Dataset entries
----

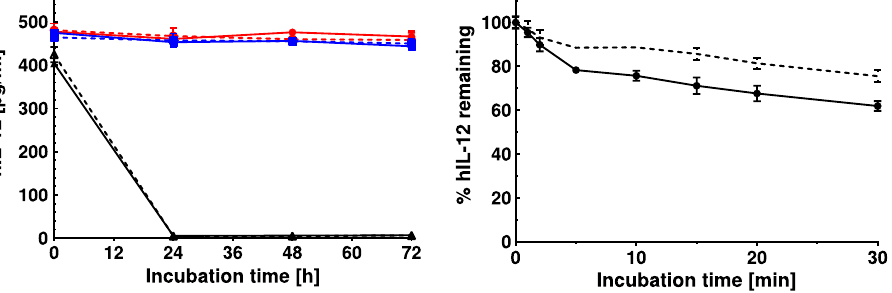
Figure 2. Effect of heparin on proteolytic degradation of hIL-12. ( a ) hIL-12 degradation when incubated with (open symbols) and without heparin (closed symbols) in spent media (squares), fresh AMEM containing BSA (circles) or fresh AMEM containing 0.125% trypsin (triangles). Samples were collected at intervals of 0, 24, 48 and 72 hours and hIL-12 concentrations were quantified via ELISA. Heparin did not affect hIL-12 degradation (p > 0.05 vs. hIL-12 alone via two-way ANOVA). ( b ) hIL-12 degradation when incubated with (open circles) and without heparin (filled circles) in protease cocktail containing trypsin, chymotrypsin, thrombin and thermolysin. Proteases were added to hIL-12 solution at a protein to protease molar ratio of 10:1. Samples were collected and neutralized with protease inhibitor cocktail at intervals of 0, 1, 2, 5, 10, 15, 20 and 30 min and hIL- 12 concentrations were quantified via ELISA. Heparin significantly inhibited hIL-12 degradation by protease cocktails. Asterisks indicate a significant difference between groups at a particular time point ( * = p < 0.01 vs. hIL-12 alone via t-test). All data are represented as mean ± standard deviation from triplicate samples. All experiments were repeated at least twice with similar results.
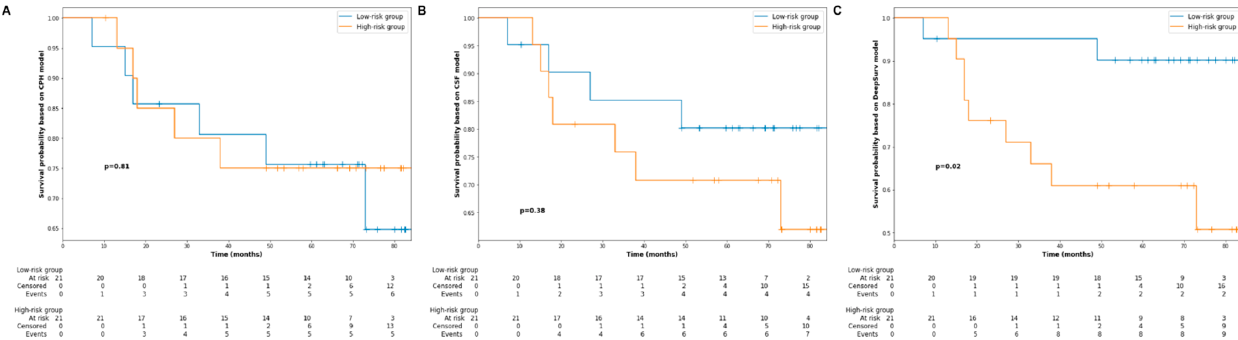
Figure 5. Kaplan–Meier curve estimates of progression-free survival for the testing cohort stratified into low- and high- risk groups depending on the median risk value output by the three models (( A ) Cox proportional hazards model, ( B ) conditional survival forest, ( C ) DeepSurv).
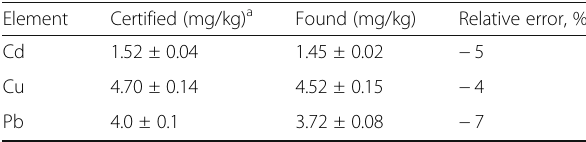
Table 2 Determination of Cd, Cu, and Pb in (SRM-1573a tomato leaves) reference material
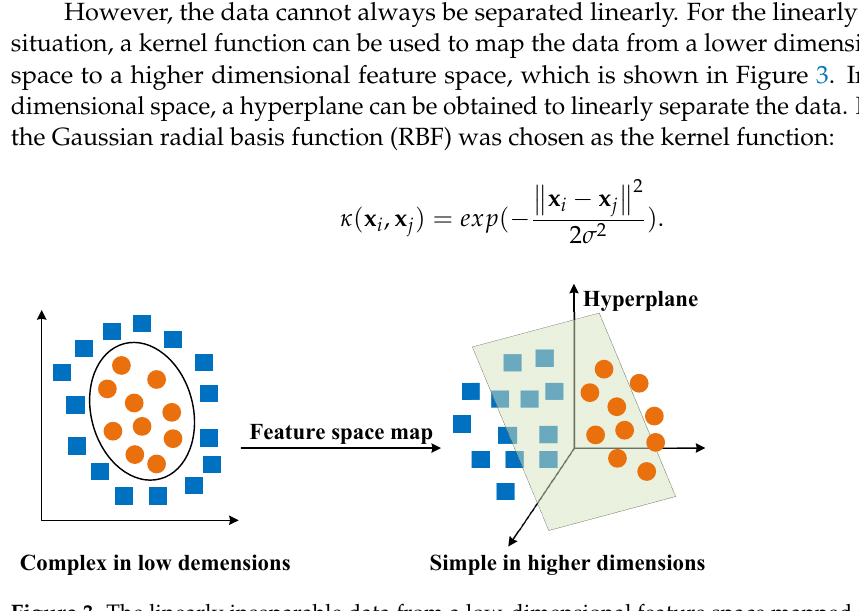
Figure 3. The linearly inseparable data from a low-dimensional feature space mapped to the linearly separable high-dimensional feature space through the kernel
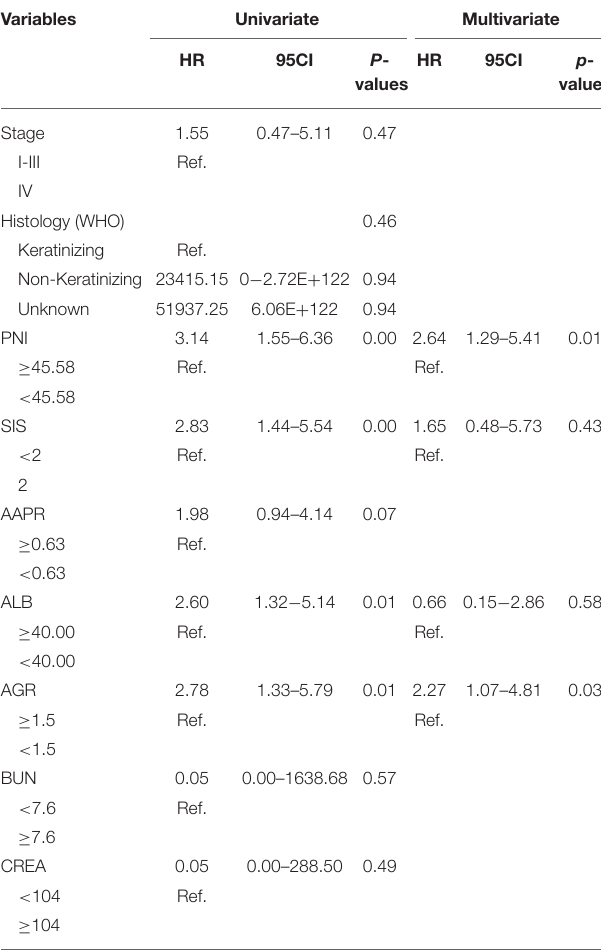
TABLE 3 | Univariate and multivariate Cox proportional hazards regression analysis for OS. Variables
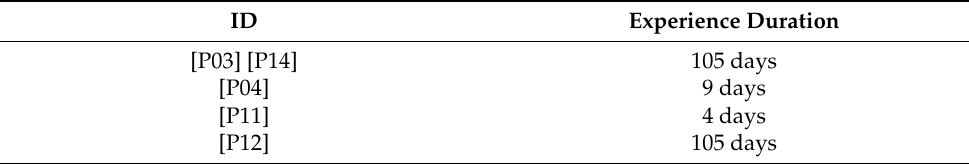
Table 14. Cost and duration of gamification experiences.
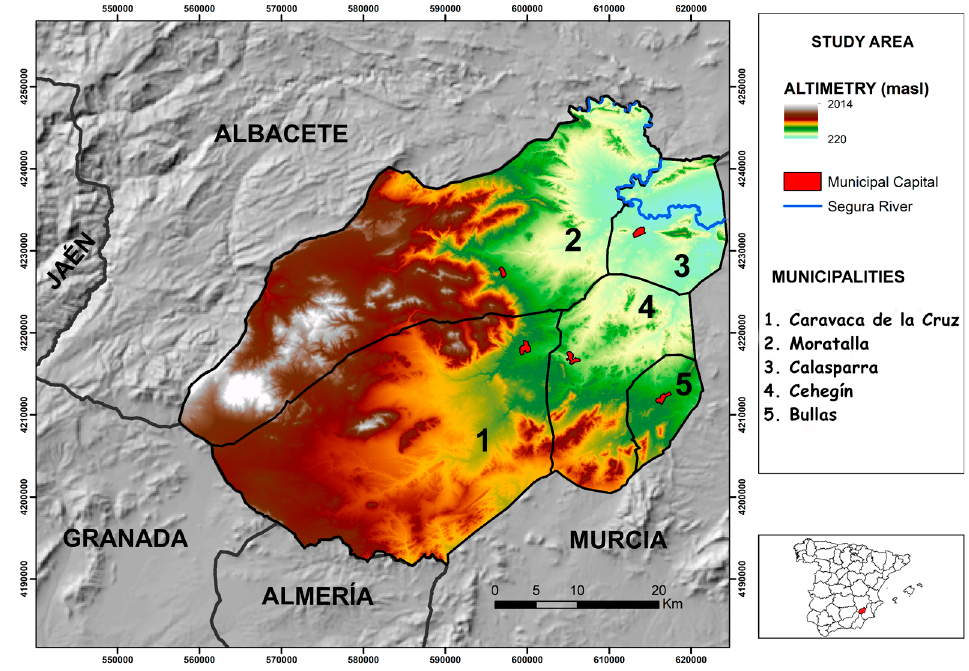
Figure 2. Study area. The northwest Region of Murcia: altimetry, hydrographic network, municipal and provincial limits. Source: Authors.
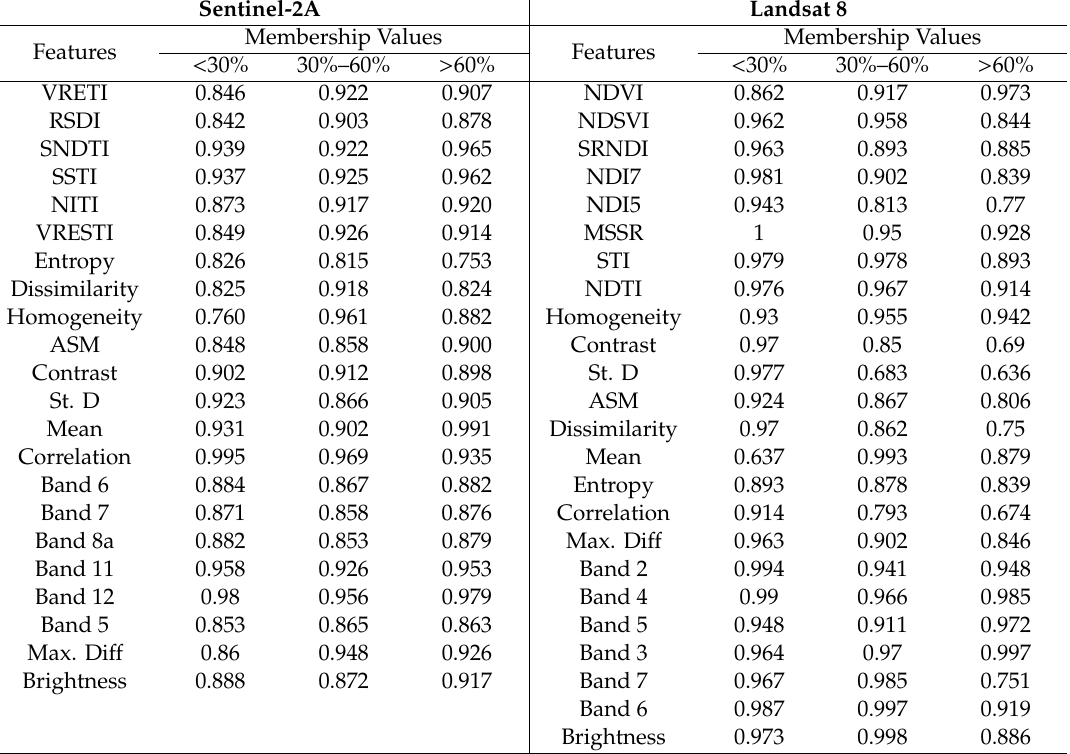
Table 5. Membership values of feature spaces for the Sentinel-2A and Landsat-8 images.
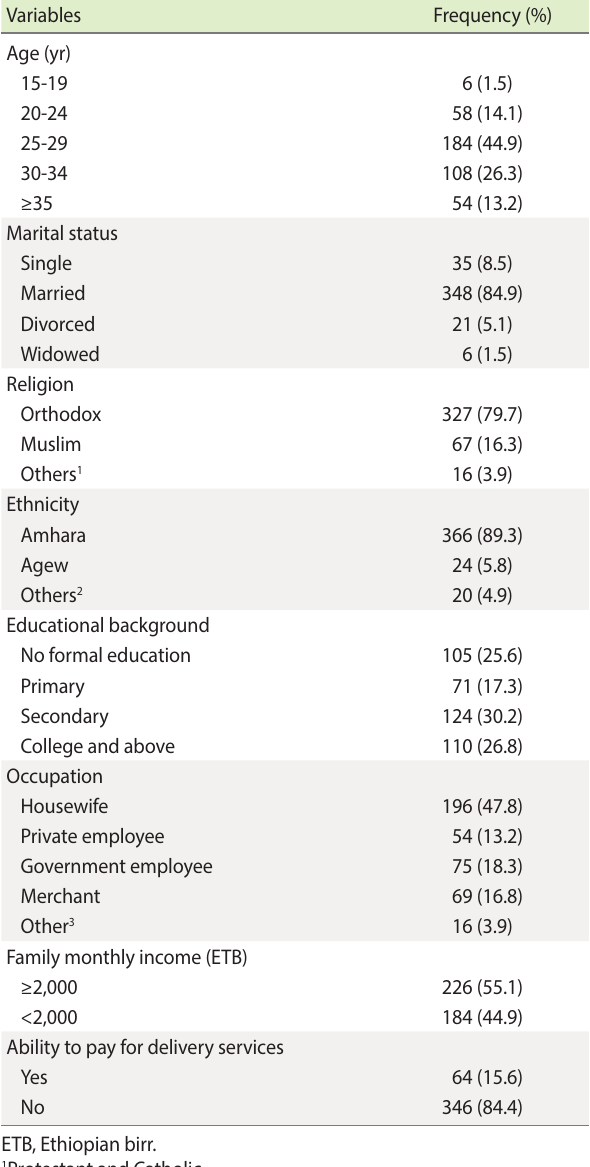
Table 1. Socio-demographic characteristics of mothers in the town of Bahir Dar, northwest Ethiopia, March 1 to 30, 2017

----

*PROBLEM TO WORK ON:* With all pictures excluded, output exactly the lines from the one containing "Figure 2. Study" through the final line of the entries, inclusive.

*YOUR RESPONSE:*
Figure 2. Study area. The northwest Region of Murcia: altimetry, hydrographic network, municipal and provincial limits. Source: Authors.
Table 5. Membership values of feature spaces for the Sentinel-2A and Landsat-8 images.
Table 1. Socio-demographic characteristics of mothers in the town of Bahir Dar, northwest Ethiopia, March 1 to 30, 2017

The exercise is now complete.